**Provided data**
== == ==

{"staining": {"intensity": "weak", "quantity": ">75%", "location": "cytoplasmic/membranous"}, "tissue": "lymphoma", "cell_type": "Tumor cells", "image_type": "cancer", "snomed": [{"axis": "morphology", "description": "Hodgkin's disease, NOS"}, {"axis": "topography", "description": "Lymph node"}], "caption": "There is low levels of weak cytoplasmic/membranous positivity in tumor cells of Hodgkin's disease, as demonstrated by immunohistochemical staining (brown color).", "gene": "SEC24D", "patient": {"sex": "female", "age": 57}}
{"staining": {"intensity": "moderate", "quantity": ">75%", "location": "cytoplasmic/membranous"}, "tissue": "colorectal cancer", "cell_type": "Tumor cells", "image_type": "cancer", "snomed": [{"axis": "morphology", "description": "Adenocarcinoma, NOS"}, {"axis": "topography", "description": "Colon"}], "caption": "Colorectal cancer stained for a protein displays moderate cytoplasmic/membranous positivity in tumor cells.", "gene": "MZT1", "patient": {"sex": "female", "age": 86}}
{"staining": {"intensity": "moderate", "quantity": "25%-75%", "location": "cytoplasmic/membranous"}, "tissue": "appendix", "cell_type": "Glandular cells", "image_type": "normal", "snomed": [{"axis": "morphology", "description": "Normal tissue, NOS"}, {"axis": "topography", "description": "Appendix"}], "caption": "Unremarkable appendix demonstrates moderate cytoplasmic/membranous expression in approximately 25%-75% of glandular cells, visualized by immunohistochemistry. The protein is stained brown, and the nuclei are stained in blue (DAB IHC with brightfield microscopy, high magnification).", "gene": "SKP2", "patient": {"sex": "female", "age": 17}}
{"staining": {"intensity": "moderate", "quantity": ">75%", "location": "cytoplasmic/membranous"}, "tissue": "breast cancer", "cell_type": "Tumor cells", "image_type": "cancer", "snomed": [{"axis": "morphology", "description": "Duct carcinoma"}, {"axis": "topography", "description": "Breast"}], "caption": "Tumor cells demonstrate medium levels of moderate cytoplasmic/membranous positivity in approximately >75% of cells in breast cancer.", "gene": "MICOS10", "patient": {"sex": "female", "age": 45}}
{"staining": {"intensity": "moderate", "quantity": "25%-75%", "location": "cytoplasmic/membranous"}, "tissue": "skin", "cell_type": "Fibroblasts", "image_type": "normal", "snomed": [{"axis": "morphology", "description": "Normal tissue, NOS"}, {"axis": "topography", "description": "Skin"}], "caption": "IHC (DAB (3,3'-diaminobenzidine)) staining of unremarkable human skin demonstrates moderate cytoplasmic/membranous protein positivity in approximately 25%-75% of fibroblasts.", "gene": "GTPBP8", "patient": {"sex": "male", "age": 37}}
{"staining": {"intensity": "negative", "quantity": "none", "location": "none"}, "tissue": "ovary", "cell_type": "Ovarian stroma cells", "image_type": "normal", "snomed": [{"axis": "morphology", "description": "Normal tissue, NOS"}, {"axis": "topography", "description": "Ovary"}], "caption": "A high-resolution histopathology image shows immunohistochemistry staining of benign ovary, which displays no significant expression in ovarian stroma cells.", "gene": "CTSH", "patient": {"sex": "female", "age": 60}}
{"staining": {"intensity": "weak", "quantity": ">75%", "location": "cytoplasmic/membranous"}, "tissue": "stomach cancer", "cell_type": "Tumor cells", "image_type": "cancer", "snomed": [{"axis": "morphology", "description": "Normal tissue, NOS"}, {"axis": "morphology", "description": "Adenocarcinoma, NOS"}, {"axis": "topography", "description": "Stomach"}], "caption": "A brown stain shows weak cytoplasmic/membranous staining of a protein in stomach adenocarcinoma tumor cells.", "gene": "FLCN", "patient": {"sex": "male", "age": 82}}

== == ==

**Prompt**
Please output the complete set of records above without any alteration.

**Output below**
{"staining": {"intensity": "weak", "quantity": ">75%", "location": "cytoplasmic/membranous"}, "tissue": "lymphoma", "cell_type": "Tumor cells", "image_type": "cancer", "snomed": [{"axis": "morphology", "description": "Hodgkin's disease, NOS"}, {"axis": "topography", "description": "Lymph node"}], "caption": "There is low levels of weak cytoplasmic/membranous positivity in tumor cells of Hodgkin's disease, as demonstrated by immunohistochemical staining (brown color).", "gene": "SEC24D", "patient": {"sex": "female", "age": 57}}
{"staining": {"intensity": "moderate", "quantity": ">75%", "location": "cytoplasmic/membranous"}, "tissue": "colorectal cancer", "cell_type": "Tumor cells", "image_type": "cancer", "snomed": [{"axis": "morphology", "description": "Adenocarcinoma, NOS"}, {"axis": "topography", "description": "Colon"}], "caption": "Colorectal cancer stained for a protein displays moderate cytoplasmic/membranous positivity in tumor cells.", "gene": "MZT1", "patient": {"sex": "female", "age": 86}}
{"staining": {"intensity": "moderate", "quantity": "25%-75%", "location": "cytoplasmic/membranous"}, "tissue": "appendix", "cell_type": "Glandular cells", "image_type": "normal", "snomed": [{"axis": "morphology", "description": "Normal tissue, NOS"}, {"axis": "topography", "description": "Appendix"}], "caption": "Unremarkable appendix demonstrates moderate cytoplasmic/membranous expression in approximately 25%-75% of glandular cells, visualized by immunohistochemistry. The protein is stained brown, and the nuclei are stained in blue (DAB IHC with brightfield microscopy, high magnification).", "gene": "SKP2", "patient": {"sex": "female", "age": 17}}
{"staining": {"intensity": "moderate", "quantity": ">75%", "location": "cytoplasmic/membranous"}, "tissue": "breast cancer", "cell_type": "Tumor cells", "image_type": "cancer", "snomed": [{"axis": "morphology", "description": "Duct carcinoma"}, {"axis": "topography", "description": "Breast"}], "caption": "Tumor cells demonstrate medium levels of moderate cytoplasmic/membranous positivity in approximately >75% of cells in breast cancer.", "gene": "MICOS10", "patient": {"sex": "female", "age": 45}}
{"staining": {"intensity": "moderate", "quantity": "25%-75%", "location": "cytoplasmic/membranous"}, "tissue": "skin", "cell_type": "Fibroblasts", "image_type": "normal", "snomed": [{"axis": "morphology", "description": "Normal tissue, NOS"}, {"axis": "topography", "description": "Skin"}], "caption": "IHC (DAB (3,3'-diaminobenzidine)) staining of unremarkable human skin demonstrates moderate cytoplasmic/membranous protein positivity in approximately 25%-75% of fibroblasts.", "gene": "GTPBP8", "patient": {"sex": "male", "age": 37}}
{"staining": {"intensity": "negative", "quantity": "none", "location": "none"}, "tissue": "ovary", "cell_type": "Ovarian stroma cells", "image_type": "normal", "snomed": [{"axis": "morphology", "description": "Normal tissue, NOS"}, {"axis": "topography", "description": "Ovary"}], "caption": "A high-resolution histopathology image shows immunohistochemistry staining of benign ovary, which displays no significant expression in ovarian stroma cells.", "gene": "CTSH", "patient": {"sex": "female", "age": 60}}
{"staining": {"intensity": "weak", "quantity": ">75%", "location": "cytoplasmic/membranous"}, "tissue": "stomach cancer", "cell_type": "Tumor cells", "image_type": "cancer", "snomed": [{"axis": "morphology", "description": "Normal tissue, NOS"}, {"axis": "morphology", "description": "Adenocarcinoma, NOS"}, {"axis": "topography", "description": "Stomach"}], "caption": "A brown stain shows weak cytoplasmic/membranous staining of a protein in stomach adenocarcinoma tumor cells.", "gene": "FLCN", "patient": {"sex": "male", "age": 82}}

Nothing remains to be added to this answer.